[Data to use]
- Opening Delimiter -

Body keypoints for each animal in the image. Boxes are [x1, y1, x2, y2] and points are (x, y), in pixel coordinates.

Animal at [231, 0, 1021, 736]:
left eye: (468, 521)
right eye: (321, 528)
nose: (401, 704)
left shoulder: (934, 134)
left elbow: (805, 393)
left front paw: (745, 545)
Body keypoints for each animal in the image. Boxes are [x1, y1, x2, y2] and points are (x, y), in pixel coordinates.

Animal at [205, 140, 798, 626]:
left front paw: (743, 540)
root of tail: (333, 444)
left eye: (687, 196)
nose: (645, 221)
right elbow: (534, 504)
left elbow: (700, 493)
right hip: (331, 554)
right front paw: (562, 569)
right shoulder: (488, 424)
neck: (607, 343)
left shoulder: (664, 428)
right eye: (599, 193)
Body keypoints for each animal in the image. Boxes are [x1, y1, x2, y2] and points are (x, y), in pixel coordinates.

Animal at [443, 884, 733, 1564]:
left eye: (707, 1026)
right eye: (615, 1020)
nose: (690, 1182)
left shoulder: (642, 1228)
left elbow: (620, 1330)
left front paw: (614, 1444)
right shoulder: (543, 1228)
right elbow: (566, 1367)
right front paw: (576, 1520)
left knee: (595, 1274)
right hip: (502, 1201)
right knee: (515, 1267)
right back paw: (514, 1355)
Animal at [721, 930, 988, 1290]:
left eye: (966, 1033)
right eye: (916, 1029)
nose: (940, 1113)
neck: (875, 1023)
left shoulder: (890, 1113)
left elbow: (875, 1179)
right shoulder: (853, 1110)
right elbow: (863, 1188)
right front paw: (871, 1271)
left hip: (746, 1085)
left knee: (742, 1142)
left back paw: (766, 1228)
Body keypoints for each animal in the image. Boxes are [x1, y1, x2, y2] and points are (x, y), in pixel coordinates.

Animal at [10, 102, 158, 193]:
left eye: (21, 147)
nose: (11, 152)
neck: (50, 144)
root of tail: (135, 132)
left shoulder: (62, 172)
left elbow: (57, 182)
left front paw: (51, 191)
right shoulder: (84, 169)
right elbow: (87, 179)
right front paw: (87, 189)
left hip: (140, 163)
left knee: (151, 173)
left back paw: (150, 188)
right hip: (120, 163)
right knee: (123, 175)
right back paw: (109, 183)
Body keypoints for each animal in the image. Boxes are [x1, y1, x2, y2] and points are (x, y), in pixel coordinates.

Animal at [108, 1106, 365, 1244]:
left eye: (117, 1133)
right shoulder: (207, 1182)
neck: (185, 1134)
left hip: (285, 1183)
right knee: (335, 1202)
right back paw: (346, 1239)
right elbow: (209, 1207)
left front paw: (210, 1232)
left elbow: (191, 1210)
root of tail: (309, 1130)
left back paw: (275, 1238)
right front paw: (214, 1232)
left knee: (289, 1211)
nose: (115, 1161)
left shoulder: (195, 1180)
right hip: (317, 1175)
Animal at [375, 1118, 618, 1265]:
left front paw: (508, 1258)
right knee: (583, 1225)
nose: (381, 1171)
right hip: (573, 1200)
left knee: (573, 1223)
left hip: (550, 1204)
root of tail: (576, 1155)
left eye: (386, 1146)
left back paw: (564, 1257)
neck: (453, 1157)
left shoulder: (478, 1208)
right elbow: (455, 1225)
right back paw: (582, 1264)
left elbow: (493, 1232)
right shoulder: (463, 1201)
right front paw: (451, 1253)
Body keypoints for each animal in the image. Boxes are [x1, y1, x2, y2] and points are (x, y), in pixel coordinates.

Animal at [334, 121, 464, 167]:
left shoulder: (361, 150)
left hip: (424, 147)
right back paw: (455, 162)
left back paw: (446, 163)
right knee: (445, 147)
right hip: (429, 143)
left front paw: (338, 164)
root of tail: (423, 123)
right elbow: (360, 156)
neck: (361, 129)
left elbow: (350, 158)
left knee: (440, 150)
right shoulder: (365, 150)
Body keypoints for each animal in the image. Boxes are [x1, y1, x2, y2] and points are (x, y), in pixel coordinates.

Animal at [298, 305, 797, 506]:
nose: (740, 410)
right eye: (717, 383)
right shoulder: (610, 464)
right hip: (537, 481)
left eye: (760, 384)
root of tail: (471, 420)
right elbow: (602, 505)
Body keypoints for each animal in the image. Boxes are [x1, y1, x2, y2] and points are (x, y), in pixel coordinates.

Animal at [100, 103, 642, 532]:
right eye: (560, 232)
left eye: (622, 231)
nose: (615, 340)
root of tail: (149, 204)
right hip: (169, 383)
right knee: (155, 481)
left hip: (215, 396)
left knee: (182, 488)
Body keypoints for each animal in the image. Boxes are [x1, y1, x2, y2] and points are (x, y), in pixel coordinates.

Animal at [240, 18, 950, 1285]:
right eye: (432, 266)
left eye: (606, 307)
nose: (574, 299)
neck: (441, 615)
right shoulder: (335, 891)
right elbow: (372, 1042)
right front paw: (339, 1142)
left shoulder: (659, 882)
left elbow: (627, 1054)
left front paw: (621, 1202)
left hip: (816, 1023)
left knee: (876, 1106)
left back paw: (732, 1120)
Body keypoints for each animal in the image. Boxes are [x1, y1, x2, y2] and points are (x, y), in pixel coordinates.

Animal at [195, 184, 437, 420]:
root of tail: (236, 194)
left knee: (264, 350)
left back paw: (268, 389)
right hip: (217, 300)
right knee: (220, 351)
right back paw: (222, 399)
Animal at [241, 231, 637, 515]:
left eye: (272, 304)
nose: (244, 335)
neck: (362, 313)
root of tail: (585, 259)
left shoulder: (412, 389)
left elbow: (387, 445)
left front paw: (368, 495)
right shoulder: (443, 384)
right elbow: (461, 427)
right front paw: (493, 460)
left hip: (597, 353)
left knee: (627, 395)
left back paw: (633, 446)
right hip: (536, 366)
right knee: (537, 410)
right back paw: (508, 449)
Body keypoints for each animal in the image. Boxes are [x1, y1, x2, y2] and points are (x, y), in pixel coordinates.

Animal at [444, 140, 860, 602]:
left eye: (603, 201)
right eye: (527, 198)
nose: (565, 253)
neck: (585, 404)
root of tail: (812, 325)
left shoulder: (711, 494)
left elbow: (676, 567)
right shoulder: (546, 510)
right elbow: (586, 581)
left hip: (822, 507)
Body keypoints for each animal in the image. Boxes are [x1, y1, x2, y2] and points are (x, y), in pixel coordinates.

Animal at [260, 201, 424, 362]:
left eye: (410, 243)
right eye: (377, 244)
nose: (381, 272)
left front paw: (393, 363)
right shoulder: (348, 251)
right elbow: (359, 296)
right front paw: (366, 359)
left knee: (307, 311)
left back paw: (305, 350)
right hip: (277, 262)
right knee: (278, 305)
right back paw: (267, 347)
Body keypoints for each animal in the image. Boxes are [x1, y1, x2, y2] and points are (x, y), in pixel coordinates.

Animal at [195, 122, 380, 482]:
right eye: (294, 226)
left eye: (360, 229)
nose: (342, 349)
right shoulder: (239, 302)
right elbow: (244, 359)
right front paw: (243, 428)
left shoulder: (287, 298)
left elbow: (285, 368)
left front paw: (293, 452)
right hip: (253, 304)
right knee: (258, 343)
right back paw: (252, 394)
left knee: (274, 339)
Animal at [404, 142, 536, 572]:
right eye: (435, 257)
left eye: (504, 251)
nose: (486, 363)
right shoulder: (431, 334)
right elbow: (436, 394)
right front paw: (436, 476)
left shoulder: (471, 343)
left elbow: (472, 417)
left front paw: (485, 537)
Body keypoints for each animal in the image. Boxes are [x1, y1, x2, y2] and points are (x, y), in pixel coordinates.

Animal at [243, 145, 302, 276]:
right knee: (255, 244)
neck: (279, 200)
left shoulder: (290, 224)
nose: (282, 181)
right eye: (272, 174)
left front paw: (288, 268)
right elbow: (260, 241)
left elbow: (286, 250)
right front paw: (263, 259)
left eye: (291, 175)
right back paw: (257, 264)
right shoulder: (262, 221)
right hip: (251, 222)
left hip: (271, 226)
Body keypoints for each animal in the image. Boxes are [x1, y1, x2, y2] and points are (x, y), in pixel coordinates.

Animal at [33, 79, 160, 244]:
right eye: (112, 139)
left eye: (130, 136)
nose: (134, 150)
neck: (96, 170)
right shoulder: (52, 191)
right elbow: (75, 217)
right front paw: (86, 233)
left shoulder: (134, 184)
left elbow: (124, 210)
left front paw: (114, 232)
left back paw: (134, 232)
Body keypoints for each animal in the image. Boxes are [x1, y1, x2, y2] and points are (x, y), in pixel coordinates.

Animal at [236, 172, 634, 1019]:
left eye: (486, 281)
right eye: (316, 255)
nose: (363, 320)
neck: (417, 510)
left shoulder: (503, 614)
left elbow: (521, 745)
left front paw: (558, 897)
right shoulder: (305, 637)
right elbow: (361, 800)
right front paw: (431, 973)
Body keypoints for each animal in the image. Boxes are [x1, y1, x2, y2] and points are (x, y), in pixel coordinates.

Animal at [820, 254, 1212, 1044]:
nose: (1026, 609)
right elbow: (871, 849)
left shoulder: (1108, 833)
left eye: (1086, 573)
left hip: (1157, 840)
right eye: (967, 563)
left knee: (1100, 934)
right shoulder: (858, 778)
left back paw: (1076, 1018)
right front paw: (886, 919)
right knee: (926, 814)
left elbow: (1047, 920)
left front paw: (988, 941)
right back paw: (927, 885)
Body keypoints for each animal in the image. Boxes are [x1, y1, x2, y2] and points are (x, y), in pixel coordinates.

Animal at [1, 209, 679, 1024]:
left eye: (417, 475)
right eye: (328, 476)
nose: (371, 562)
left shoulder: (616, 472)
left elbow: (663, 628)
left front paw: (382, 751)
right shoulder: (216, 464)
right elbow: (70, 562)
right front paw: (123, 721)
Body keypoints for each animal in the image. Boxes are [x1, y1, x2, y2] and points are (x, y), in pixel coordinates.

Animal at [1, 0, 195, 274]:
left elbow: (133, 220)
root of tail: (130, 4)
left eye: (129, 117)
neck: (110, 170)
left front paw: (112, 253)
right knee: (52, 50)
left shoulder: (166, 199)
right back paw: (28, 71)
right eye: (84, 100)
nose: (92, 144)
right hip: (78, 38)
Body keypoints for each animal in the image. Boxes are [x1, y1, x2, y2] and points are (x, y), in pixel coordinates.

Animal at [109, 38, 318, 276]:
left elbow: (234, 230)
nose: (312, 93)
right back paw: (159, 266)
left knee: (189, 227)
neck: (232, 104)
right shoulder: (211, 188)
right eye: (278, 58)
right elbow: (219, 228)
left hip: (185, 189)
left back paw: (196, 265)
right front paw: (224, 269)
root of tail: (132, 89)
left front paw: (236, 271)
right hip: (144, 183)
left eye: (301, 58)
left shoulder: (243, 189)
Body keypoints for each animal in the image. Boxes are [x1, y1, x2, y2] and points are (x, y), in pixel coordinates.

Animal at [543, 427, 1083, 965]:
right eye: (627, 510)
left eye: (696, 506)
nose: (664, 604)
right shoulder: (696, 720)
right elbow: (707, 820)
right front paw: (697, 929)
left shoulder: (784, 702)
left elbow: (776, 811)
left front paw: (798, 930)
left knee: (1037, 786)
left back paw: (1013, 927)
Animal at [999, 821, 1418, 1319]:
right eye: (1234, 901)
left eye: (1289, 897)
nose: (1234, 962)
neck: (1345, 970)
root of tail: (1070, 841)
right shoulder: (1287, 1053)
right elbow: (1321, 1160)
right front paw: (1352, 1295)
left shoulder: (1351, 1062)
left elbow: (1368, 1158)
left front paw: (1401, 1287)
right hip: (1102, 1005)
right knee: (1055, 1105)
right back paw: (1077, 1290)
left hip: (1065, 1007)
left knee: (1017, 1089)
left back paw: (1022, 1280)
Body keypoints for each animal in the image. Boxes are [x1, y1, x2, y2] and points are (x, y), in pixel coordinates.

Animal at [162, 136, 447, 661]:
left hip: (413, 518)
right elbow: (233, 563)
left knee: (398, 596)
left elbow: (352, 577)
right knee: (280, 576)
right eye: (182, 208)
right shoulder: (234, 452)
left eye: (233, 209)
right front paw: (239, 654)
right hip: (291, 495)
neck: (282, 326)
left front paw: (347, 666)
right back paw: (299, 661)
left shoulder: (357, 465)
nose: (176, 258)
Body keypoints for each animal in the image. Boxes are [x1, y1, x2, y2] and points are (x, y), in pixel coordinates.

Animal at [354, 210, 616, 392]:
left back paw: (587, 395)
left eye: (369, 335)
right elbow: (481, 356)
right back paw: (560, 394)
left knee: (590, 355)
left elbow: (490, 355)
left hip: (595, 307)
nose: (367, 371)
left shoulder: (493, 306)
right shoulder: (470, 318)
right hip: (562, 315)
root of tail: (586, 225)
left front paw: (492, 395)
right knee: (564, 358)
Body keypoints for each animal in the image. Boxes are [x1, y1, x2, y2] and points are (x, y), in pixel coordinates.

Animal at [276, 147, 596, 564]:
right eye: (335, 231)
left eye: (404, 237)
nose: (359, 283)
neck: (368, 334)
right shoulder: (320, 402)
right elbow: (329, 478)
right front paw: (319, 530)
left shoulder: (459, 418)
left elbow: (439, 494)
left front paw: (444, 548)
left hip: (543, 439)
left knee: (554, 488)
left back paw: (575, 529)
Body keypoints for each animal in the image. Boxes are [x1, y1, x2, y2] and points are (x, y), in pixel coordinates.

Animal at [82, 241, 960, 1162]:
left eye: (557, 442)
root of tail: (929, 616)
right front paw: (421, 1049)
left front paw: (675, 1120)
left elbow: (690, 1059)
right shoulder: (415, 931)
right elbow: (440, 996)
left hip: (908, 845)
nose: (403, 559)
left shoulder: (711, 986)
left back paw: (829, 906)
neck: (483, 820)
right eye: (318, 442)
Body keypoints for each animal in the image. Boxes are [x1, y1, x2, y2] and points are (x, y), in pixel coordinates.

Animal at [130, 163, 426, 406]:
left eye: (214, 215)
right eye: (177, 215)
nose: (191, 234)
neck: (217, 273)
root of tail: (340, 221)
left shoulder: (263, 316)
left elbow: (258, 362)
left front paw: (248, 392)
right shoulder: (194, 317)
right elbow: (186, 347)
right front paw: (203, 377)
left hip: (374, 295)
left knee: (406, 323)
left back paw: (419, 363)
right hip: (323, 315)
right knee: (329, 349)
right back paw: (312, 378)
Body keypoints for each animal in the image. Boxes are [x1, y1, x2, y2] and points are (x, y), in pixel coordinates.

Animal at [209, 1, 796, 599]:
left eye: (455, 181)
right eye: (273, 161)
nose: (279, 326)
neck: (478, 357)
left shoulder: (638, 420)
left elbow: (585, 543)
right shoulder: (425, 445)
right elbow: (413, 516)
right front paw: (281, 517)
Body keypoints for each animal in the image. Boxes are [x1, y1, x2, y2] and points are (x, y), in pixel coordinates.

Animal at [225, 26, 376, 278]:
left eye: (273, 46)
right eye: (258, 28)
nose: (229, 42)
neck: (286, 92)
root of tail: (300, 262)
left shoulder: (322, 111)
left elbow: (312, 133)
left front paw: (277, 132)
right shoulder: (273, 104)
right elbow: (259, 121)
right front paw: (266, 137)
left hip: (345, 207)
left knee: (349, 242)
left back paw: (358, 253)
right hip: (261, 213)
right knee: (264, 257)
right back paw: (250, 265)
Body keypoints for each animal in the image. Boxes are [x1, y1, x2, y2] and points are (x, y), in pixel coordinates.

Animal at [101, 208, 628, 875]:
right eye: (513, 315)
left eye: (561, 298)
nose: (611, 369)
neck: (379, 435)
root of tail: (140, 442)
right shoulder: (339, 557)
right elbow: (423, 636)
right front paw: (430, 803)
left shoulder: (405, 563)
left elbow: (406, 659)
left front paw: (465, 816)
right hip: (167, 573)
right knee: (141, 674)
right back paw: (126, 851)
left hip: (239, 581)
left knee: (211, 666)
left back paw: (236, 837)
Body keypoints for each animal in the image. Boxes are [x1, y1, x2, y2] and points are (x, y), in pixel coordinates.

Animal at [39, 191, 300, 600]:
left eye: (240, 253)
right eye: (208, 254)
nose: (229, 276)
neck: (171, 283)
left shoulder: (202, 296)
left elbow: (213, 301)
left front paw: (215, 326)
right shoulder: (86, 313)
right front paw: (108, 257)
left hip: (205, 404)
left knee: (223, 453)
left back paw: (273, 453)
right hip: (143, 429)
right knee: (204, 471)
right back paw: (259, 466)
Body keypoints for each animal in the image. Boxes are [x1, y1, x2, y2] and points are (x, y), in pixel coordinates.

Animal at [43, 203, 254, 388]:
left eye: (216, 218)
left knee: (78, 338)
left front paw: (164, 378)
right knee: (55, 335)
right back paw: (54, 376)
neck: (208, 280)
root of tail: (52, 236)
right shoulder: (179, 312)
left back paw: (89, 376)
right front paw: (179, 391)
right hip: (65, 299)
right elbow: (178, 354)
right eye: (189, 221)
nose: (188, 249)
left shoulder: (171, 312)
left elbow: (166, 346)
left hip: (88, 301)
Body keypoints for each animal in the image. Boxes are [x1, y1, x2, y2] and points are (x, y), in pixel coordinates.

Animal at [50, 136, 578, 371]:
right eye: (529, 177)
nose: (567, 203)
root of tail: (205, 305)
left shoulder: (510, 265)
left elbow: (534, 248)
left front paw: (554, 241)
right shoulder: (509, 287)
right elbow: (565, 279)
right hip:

- Closing Delimiter -

[Task to complete] Print exactly, and only, the lines from the line containing "nose: (188, 249)" through the final line of the records, both included.

[Result of this exercise]
nose: (188, 249)
left shoulder: (171, 312)
left elbow: (166, 346)
left hip: (88, 301)
Body keypoints for each animal in the image. Boxes are [x1, y1, x2, y2] and points are (x, y), in pixel coordinates.

Animal at [50, 136, 578, 371]:
right eye: (529, 177)
nose: (567, 203)
root of tail: (205, 305)
left shoulder: (510, 265)
left elbow: (534, 248)
left front paw: (554, 241)
right shoulder: (509, 287)
right elbow: (565, 279)
right hip:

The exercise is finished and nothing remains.